Caching on Workers


As discussed elsewhere, Taskcluster supports a broad array of workers, including workers you implement yourself. So it's difficult to say anything about "all" workers, but the general-purpose workers that the Taskcluster team maintains do have some common functionality, including the ability to cache data between task executions.

Caches

Caches are named directories stored on-disk on a worker. They can be "mounted" at arbitrary locations within the image of an executing task. A cache can only be used by one task at a time.

Caches are typically used for shared data sources such as version-control repositories or package installer caches. Their use can result in a dramatic increase in task efficiency.

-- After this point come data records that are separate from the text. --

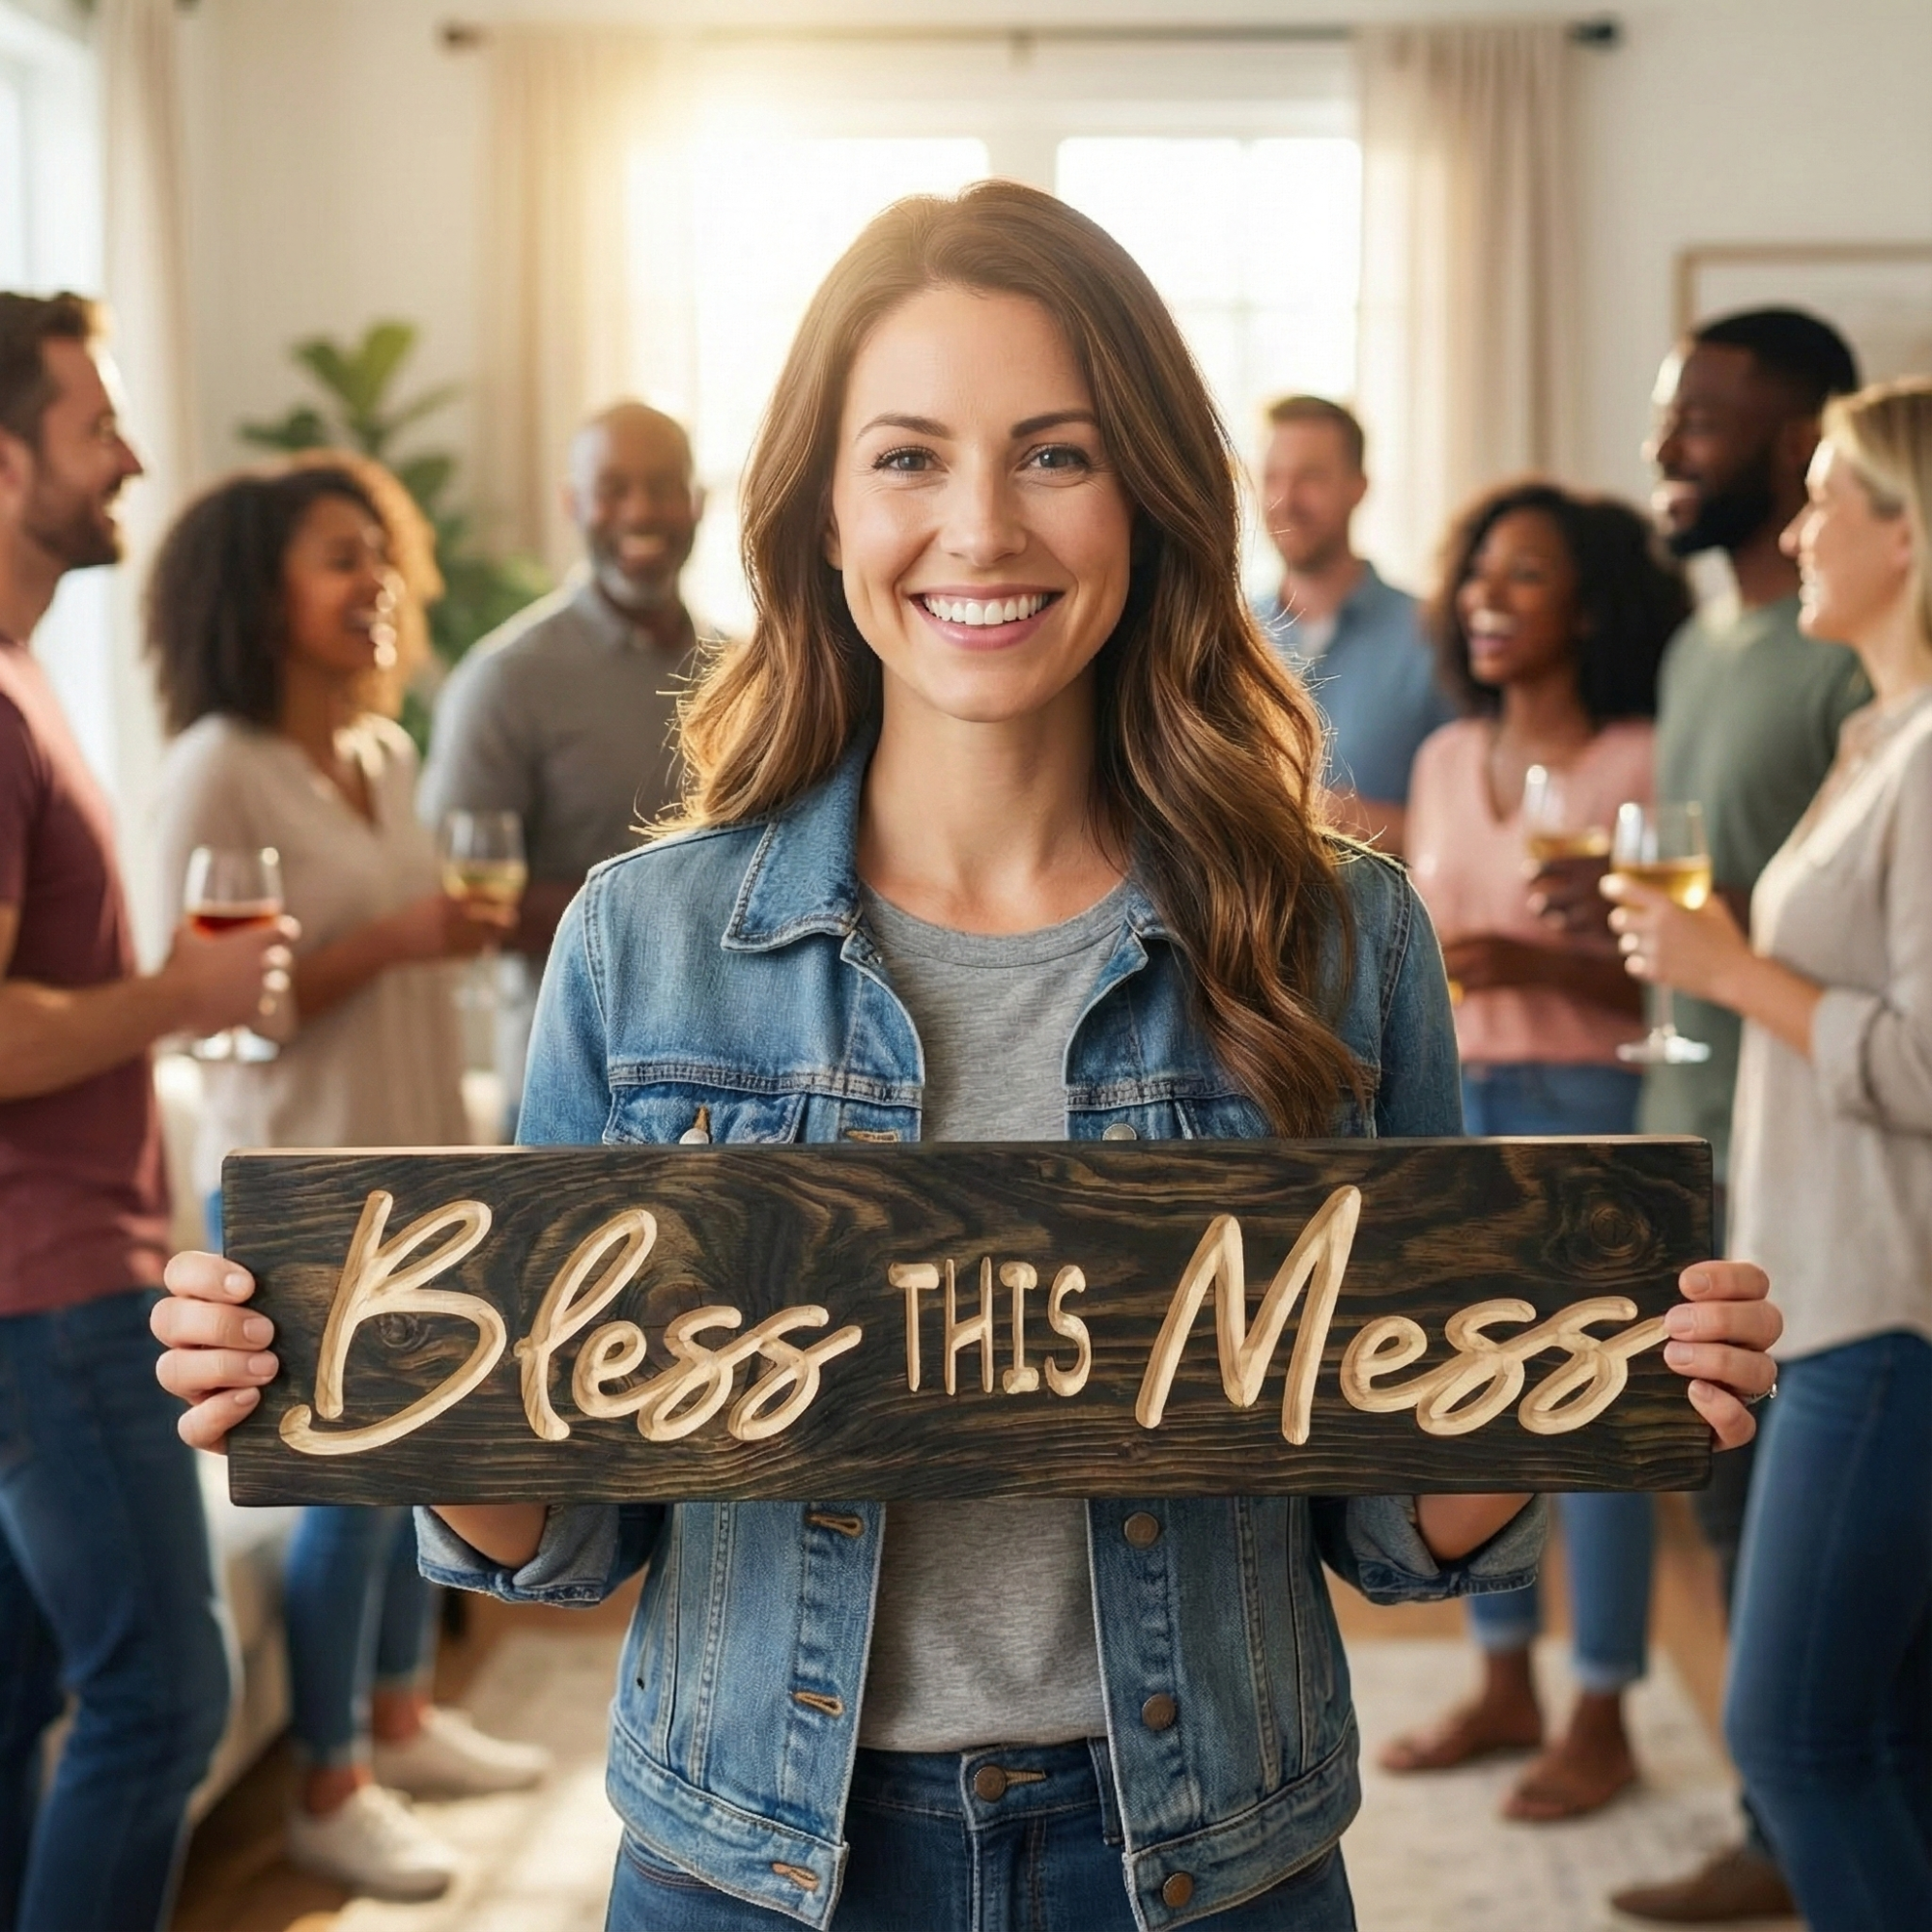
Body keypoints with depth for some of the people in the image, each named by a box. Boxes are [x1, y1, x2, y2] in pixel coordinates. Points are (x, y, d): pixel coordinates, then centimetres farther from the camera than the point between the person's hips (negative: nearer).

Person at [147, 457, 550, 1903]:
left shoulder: (387, 752, 8)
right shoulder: (220, 770, -15)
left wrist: (468, 924, 0)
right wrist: (396, 941, -26)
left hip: (413, 1165, 7)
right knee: (353, 1482, -1)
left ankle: (402, 1715, 33)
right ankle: (329, 1793, 15)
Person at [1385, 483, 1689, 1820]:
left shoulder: (1640, 764, -9)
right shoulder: (1447, 760, 10)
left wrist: (1536, 964, -23)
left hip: (1587, 1107, -6)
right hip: (1457, 1104, 6)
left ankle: (1604, 1721, 13)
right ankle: (1506, 1685, 26)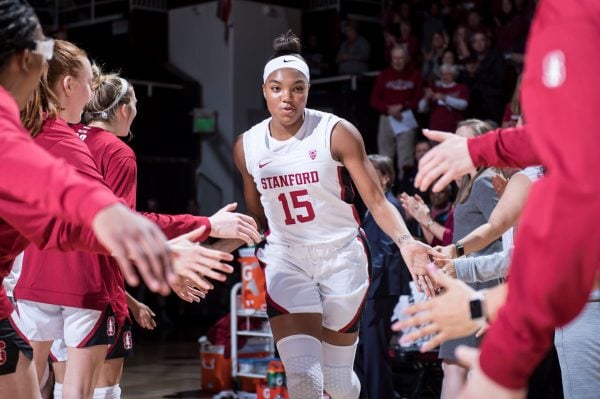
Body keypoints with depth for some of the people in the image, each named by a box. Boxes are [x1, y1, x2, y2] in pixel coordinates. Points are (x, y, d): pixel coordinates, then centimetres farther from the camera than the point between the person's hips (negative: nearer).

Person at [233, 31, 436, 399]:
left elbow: (377, 200, -13)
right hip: (286, 259, 1)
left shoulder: (337, 133, -11)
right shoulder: (247, 147, 0)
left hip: (341, 256, -1)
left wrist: (405, 242, -29)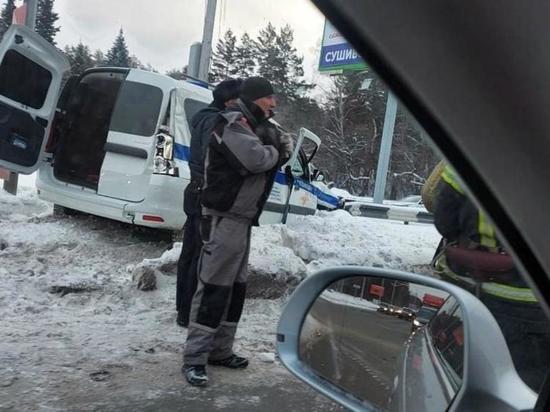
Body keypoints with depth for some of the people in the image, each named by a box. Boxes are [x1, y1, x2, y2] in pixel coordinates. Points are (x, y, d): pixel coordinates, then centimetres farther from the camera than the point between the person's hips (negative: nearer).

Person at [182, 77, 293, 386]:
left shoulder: (255, 125, 20)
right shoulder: (233, 122, -11)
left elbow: (285, 147, 17)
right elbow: (255, 159, -24)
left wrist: (282, 145, -4)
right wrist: (275, 151, -4)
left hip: (242, 218, 10)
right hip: (224, 217, -10)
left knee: (236, 286, 13)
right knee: (214, 286, -9)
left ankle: (220, 350, 22)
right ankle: (195, 358, -3)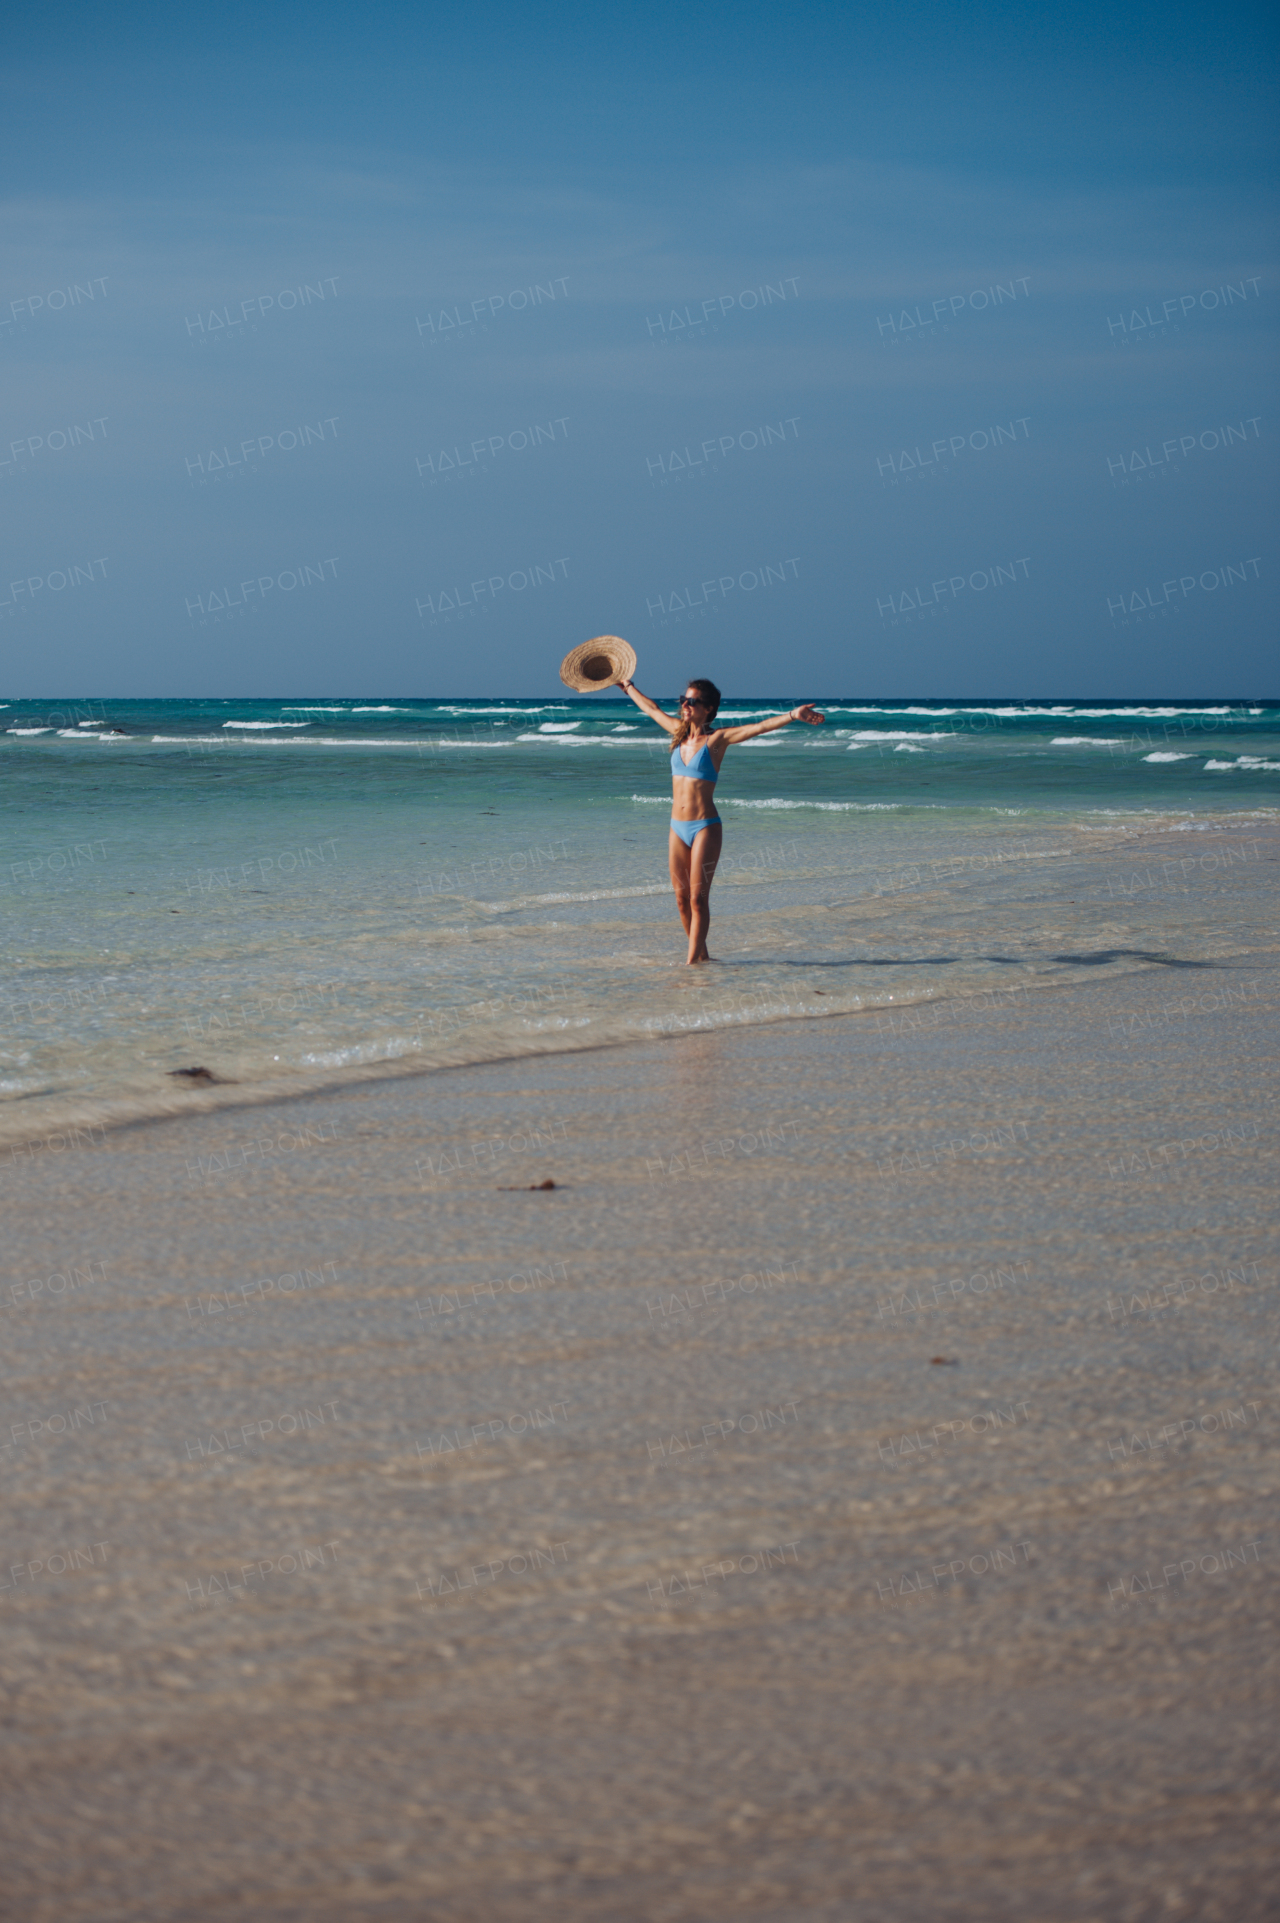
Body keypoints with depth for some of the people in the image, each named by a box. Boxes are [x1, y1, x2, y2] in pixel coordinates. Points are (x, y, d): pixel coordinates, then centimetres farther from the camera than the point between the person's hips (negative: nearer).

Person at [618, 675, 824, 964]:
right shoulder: (679, 732, 10)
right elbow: (652, 709, 27)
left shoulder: (717, 739, -5)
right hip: (678, 828, 6)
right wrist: (628, 686, 42)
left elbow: (758, 727, -17)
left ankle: (692, 962, -7)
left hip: (705, 828, -6)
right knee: (682, 898, 8)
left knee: (698, 897, -7)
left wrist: (793, 715, -31)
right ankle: (701, 954, 21)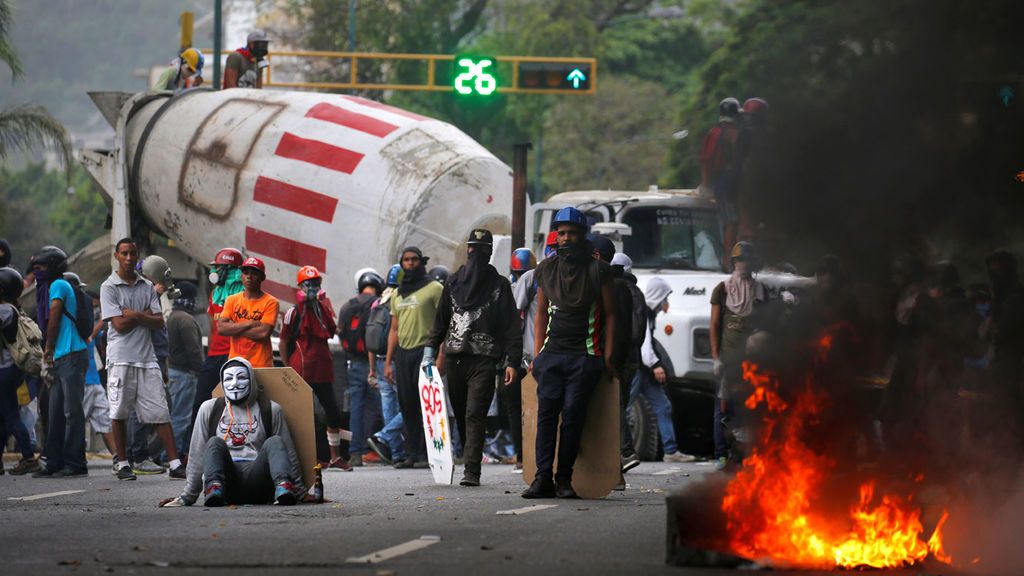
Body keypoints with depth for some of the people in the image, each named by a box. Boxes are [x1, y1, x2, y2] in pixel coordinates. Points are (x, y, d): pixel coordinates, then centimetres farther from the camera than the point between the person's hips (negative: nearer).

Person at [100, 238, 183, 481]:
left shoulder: (147, 286, 13)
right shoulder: (109, 287, 0)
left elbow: (159, 322, 5)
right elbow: (119, 325, -9)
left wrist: (135, 315, -9)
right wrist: (146, 314, -1)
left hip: (146, 356, 3)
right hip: (121, 358, -3)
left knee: (160, 413, -1)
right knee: (120, 413, -1)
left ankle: (175, 464, -4)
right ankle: (123, 464, 8)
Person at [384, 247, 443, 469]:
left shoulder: (433, 288, 0)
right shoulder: (398, 294, 20)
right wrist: (388, 362, 16)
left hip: (425, 350, -6)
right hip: (403, 352, 6)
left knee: (425, 404, -7)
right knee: (407, 406, 4)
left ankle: (426, 454, -6)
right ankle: (411, 454, 7)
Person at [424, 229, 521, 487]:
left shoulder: (499, 285, 5)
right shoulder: (454, 283, 16)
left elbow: (512, 327, 1)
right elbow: (440, 320, 19)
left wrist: (512, 362, -8)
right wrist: (430, 351, 8)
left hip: (484, 360, -4)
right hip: (454, 357, 4)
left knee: (474, 415, -14)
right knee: (461, 415, 7)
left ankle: (472, 471, -19)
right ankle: (469, 462, 17)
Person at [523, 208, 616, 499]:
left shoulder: (598, 270, 1)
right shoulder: (546, 270, 12)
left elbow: (610, 314, 4)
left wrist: (608, 356, -3)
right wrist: (537, 355, 11)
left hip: (585, 355, -3)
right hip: (552, 353, 3)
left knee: (573, 414, -9)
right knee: (546, 411, -8)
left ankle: (564, 478, -3)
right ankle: (543, 478, -10)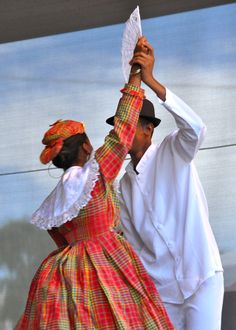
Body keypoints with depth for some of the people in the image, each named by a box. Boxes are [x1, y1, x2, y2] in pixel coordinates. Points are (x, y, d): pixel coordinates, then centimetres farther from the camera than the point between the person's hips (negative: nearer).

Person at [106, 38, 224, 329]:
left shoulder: (173, 153, -4)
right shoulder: (124, 184, 13)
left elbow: (195, 128, -26)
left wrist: (151, 81, -32)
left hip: (201, 277, -5)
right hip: (160, 288, 5)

Caches can be of arbitrary size (limited by the disk space available on the worker itself), but can be garbage-collected by the worker implementation between tasks, if necessary. Caching is most effective when "most" of the tasks executing on a worker use the same caches. Too great a variety of caches results in frequent garbage collection and a low hit rate. As such, caches aren't terribly useful on shared workerTypes such as github-worker.

Configuration

The configuration of caches differs substantially between worker implementations.

Docker-worker configures caches in the cache property of its payload.

Generic-worker uses the mounts property. Note that generic-worker has the capability to pre-fill a cache before task execution begins, and to mount such caches read-only.